Ja:Zbychu!Nie namówisz mnie!Trzy sezony nie miałam nart na nogach!Okropie się boję!
Takim oto sposobem szybki Zbyś wyjeżdżał sobie wyciągiem na góre,a ja,biedna Kasieńka wychodziłam sobie powolutku ;).Przez to wieczorem miałam takie zakwasy,iż myślałam,że gorzej już być nie może!Za to w niedziele pojechaliśmy z mamuśką,która nie umie jeździć na nartach.Dorotka zadzwoniła do cioci (która mieszka niedaleko owego stoku) i pojechała sobie do niej na pogaduchy :)
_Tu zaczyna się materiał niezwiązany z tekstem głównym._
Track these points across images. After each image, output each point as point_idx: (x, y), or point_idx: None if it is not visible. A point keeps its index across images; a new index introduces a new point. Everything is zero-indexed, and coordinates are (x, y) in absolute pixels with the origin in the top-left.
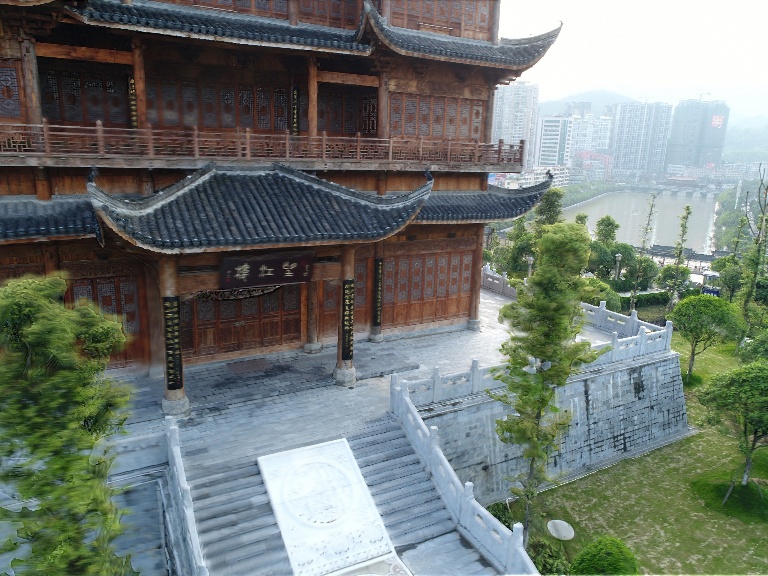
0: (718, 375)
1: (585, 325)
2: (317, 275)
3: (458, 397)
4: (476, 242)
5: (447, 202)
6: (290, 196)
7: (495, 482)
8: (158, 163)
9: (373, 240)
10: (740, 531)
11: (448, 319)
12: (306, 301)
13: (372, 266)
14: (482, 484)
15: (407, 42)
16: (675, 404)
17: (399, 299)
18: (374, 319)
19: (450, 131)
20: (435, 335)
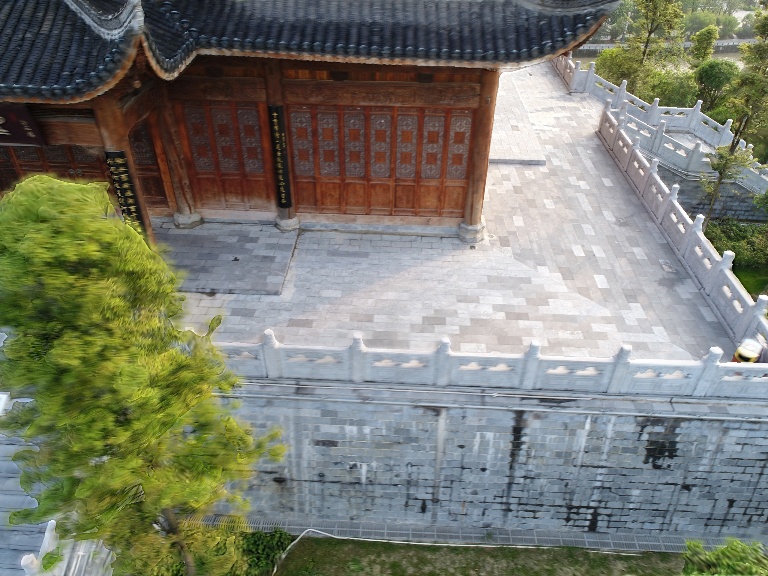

Ja oczywiście zaczełam podchodzić pod górke,podczas gdy Zbyś stał w kolejce.
Zjechaliśmy w krótkim czasie (w porównaniu do tego mojego podchodzenia) i byłam zła...Już mmnie zaczeły boleć nogi i w dodatku szybko zjechałam...I wtedy przez tę moją złość przełamałam się...
Wyjechałam wyciągiem!
Może Wam się to wydawać głupie,ale dla mnie jest ważny sam fakt,że wyjechałam,a raczej to,że się przełamałam.
Jestem z siebie nieskromnie mówiąc dumna ;)
P.S.Wcale nie było tak strasznie jak mi się wydawało.Nawet się nie wywróciłam ;)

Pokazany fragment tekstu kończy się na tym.